# SOURCE DOCUMENT

________

Turning to the second issue, which is protecting less powerful states, there is probably very little evidence at the moment that states are using litigation to protect their interests in that way. Most disputes are between neighbouring states or between flag states and coastal states on an ad hoc basis. There are some exceptions; for example, Timor-Leste was able to secure some protection of its offshore oil and gas rights against Australia in conciliation proceedings. As you have probably already heard, there is the possibility on the horizon of an advisory opinion being initiated by a group of small island states seeking an opinion from the Law of the Sea Cconvention on what can be done to protect against climate change and who is responsible for that, particularly through sea level rise. There is potential, but it has not really been tapped.
Finally, on developing the law, to come back to the disputes that the international tribunal has dealt with, UNCLOS runs to about 320 articles, but probably only about a dozen of those have been the subject of litigation. Where it has probably done most is through the issue of advisory opinions, and it has done two of those so far—one on seabed activities and the other on the rights and responsibilities of states in respect of IUU fishing. The tribunal has done a good amount of work in advancing our understanding of those issues. In some ways, there is a bit of a mixed bag in answer to that question.
Baroness Blackstone: Does the UK have any particular role in the area of dispute resolution? Is it something where the UK might be able to add value, especially in the protection of less powerful states?
Professor Richard Barnes: In terms of contentious proceedings, the UK would be directly involved only if it was the object of litigation or if it wished to initiate litigation. The UK has tended not to initiate litigation in the past.
The UK has in the past had representation on the courts, with judges on both ITLOS and the International Court of Justice, although that is no longer the case. It does not contribute its input to those aspects of the judgment. The other area where I think there can be contributions and where the UK has engaged is in contributing towards advisory opinions, because those are generally open to all states and non-state actors to provide legal briefs. The UK is very much able to contribute towards that aspect of dispute resolution.

________

# SUPPLIED RECORDS
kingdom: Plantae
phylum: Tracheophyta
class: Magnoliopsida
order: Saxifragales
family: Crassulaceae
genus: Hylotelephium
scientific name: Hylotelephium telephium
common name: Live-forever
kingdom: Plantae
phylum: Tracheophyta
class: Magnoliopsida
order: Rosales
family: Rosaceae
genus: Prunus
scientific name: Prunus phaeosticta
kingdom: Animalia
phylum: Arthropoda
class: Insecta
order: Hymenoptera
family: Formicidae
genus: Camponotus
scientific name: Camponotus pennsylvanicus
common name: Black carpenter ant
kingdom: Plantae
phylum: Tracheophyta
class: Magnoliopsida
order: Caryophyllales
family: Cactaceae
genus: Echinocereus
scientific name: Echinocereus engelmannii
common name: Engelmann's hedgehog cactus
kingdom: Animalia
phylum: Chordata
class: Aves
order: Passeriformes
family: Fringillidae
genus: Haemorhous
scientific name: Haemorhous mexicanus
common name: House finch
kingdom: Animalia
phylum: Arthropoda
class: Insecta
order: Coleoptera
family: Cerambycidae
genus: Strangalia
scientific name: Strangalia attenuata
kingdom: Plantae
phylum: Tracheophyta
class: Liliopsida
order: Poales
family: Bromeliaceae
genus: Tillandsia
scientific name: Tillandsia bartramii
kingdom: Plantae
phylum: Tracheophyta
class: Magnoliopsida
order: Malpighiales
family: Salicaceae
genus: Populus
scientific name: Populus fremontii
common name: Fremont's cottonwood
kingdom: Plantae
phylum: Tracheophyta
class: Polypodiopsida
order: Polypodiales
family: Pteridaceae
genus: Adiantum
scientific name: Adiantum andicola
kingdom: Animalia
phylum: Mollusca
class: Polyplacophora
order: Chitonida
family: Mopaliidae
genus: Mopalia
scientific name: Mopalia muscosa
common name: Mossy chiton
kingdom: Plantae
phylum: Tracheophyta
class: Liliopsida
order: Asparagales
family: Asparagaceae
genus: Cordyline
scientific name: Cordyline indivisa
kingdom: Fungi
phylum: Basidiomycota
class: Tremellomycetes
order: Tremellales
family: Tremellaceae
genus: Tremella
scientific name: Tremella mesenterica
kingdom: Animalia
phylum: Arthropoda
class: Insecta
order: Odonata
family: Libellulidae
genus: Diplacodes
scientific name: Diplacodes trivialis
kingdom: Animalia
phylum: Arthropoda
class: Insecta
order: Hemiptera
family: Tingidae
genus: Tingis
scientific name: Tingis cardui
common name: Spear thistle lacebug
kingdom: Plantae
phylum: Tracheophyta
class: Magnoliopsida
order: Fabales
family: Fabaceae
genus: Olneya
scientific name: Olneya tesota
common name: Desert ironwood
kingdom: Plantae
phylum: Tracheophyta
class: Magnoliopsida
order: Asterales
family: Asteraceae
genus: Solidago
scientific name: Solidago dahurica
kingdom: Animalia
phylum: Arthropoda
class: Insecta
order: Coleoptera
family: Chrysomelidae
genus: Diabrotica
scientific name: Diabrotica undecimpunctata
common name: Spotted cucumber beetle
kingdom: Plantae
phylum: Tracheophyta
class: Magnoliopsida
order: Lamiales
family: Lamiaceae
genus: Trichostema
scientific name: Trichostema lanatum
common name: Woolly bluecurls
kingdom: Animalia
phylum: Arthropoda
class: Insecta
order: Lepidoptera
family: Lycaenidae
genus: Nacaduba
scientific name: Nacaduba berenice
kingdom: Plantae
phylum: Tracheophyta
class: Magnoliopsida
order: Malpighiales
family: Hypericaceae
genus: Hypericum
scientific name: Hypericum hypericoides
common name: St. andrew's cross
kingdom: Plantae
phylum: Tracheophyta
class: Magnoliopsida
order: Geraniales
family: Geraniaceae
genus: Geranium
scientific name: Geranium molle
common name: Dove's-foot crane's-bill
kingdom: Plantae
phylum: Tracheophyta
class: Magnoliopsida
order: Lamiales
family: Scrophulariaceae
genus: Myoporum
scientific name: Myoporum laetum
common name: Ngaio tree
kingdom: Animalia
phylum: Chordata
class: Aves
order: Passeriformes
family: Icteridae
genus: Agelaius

________

# ACTIONS TO TAKE
A. Set down the entries exactly, beginning at their first line and stopping after the line that contains "genus: Haemorhous", with both of those lines included.
B. Resume the testimony on law of the sea dispute resolution from the point at which it stops.

# EXPECTED ANSWERS
A.
kingdom: Plantae
phylum: Tracheophyta
class: Magnoliopsida
order: Saxifragales
family: Crassulaceae
genus: Hylotelephium
scientific name: Hylotelephium telephium
common name: Live-forever
kingdom: Plantae
phylum: Tracheophyta
class: Magnoliopsida
order: Rosales
family: Rosaceae
genus: Prunus
scientific name: Prunus phaeosticta
kingdom: Animalia
phylum: Arthropoda
class: Insecta
order: Hymenoptera
family: Formicidae
genus: Camponotus
scientific name: Camponotus pennsylvanicus
common name: Black carpenter ant
kingdom: Plantae
phylum: Tracheophyta
class: Magnoliopsida
order: Caryophyllales
family: Cactaceae
genus: Echinocereus
scientific name: Echinocereus engelmannii
common name: Engelmann's hedgehog cactus
kingdom: Animalia
phylum: Chordata
class: Aves
order: Passeriformes
family: Fringillidae
genus: Haemorhous

B.
The Chair: Thank you very much.
Q87 Lord Boateng: How effective, Professor, is the current international law of the sea in addressing illegal, unreported and unregulated fishing, and are the existing mechanisms adequately equipped to enforce the existing rules?
Professor Richard Barnes: You will probably be glad to hear that the short answer is that it has not been effective. That is a rather pithy remark. If we look at the data on the state of world fisheries, we know that about 33% of stocks are currently overfished and only 7% of stocks are fished at the maximum sustainable yield. We also have data on the contribution of illegal, unreported and unregulated fishing. That is estimated to be somewhere in the value of between $10 billion and $23 billion per year, or about 20% of global commercial fish catch. The fact that we have overfishing and the fact that we still have high levels of IUU fishing suggests that the existing legal framework is not working effectively.
I could say something about why perhaps that is the case, but the key remark I would make is that, while this is in part a legal issue, tackling IUU fishing is not just a legal issue, and we have to approach it in a much more holistic manner. Yes, we can introduce regulatory reform. Yes, we can improve implementation and compliance, but we also have to look at how other initiatives are undertaken. That might involve capacity building. It might involve working with, for example, markets and purchasers of seafood products to introduce changes that can drive changes up the supply chain. If you are happy for me to do so, I could talk about some of the more specific issues.
Lord Boateng: Please do.
Professor Richard Barnes: Thank you. Coming back to IUU fishing, there are probably three main drivers of IUU fishing activity, and it is important to understand those when we look at whether the law is responding to them properly.
First, broadly speaking, are what we might call economic drivers of illegal fishing. Those are probably broken down into two or three key issues. The first is excess capacity. At the moment, we have more vessels able to catch fish than there are fish to be caught. As long as we have excess fishing capacity, there will always be pressure to engage in fishing activities. One way of addressing the problem of IUU fishing is to try to deflate the pressure to fish through reducing fishing capacity.
The second issue is probably more to do with the economic drivers of fishing. This is the fact that fishing happens outside normal regulatory frameworks because there is a market for seafood products. People need fish to eat, and there will always be incentives to try to catch fish to either sell or pass on. We need to think about how that aspect is addressed, which might involve changing some of the incentives around fishing activities to try to build up knowledge and understanding of what responsible fishing is about, but also to try to improve the conditions that are contributing towards illegal fishing activities, which are the underlying problems of poverty and the cheap supply of seafood from the sea.
Q88 Lord Boateng: Professor, on that, can I ask you to draw on your knowledge of the relationship between the law of the sea and the climate change regime? If I was fishing for yellowfin tuna off the barrier reef, I would be concerned about the impact of acidification on fish larva, and therefore on fish stocks, and therefore on my livelihood. Looking forward to COP 27 in Egypt, what more can be done to address acidification and support a more integrated approach between the climate change regime and the law of the sea?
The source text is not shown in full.